» **SUPPLIED TEXT**:
++++++++++++++++++++

So we ended up on the couch because the night before because
the radar was red, thunder was around, and it was spring break. Why not. Family
campout in the living room! At one point it starts to hail and Madison says,
“oh, they said up to golf ball size….” I think Skip and I went into total panic
mode. WHAT??!! Of course, his car was outside because he was working on
something. We destroyed the workspace and he pulled in. No golf balls that
night but that’s good! We really don’t need to deal with roof damage at the
moment. HAHA. I don’t really know how I slept, Battlefront was on until like
2AM, I heard Madison or Alana say, “underwear, crocs” in their sleep and
laughed so hard. Other than being chilly it was fun and we made a fun memory.
Before that, we had decided when Skip finished work we would
go on dates with our kids this week. Madison and I decieded to go shopping and
Alana and Skip deciddei to check out the downtown Woodstock path. Lucky for
Alana it ended right in front of Dunkin Donuts on 92. Super fun date for them,
and for us too. He dropped us off at the top of the “hill” and we walked down,
in and out of boutiques. It’s our thing. We went into Dress Up, a favorite and
went into the fitting room with an armload of fun clothes and scored. Madison
got some super cute outfits, I found a couple of keepers and out we went.

++++++++++++++++++++

» **YOUR GOAL**:
Rewrite the passage on the family campout between "So we ended" and "a fun memory.", inclusive, replacing "living room" with "den".

» **INFORMATION SUPPLIED**:
++++++++++++++++++++

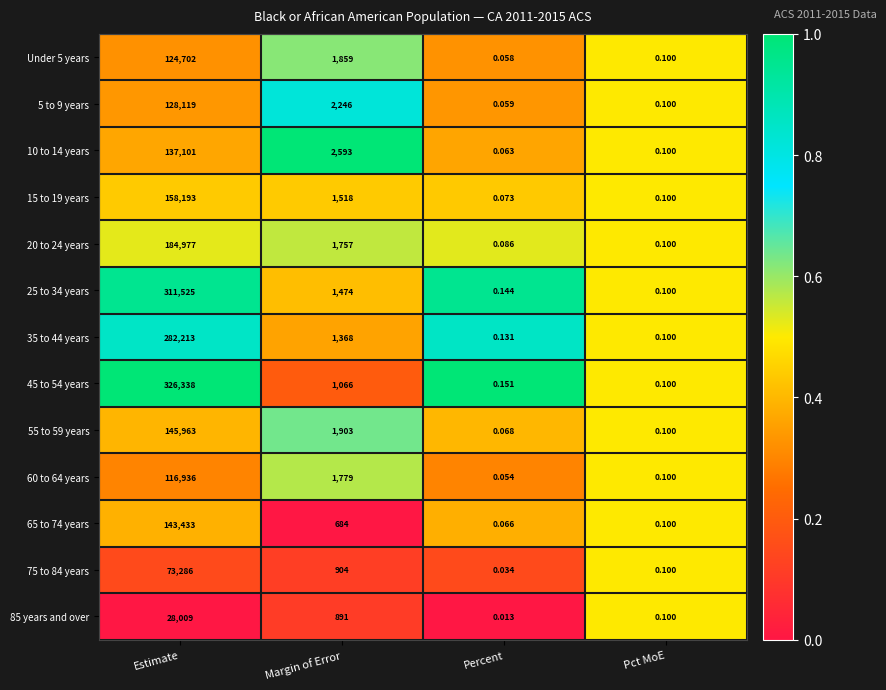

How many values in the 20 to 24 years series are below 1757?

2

++++++++++++++++++++

» **ANSWER AREA**:
So we ended up on the couch because the night before because
the radar was red, thunder was around, and it was spring break. Why not. Family
campout in the den! At one point it starts to hail and Madison says,
“oh, they said up to golf ball size….” I think Skip and I went into total panic
mode. WHAT??!! Of course, his car was outside because he was working on
something. We destroyed the workspace and he pulled in. No golf balls that
night but that’s good! We really don’t need to deal with roof damage at the
moment. HAHA. I don’t really know how I slept, Battlefront was on until like
2AM, I heard Madison or Alana say, “underwear, crocs” in their sleep and
laughed so hard. Other than being chilly it was fun and we made a fun memory.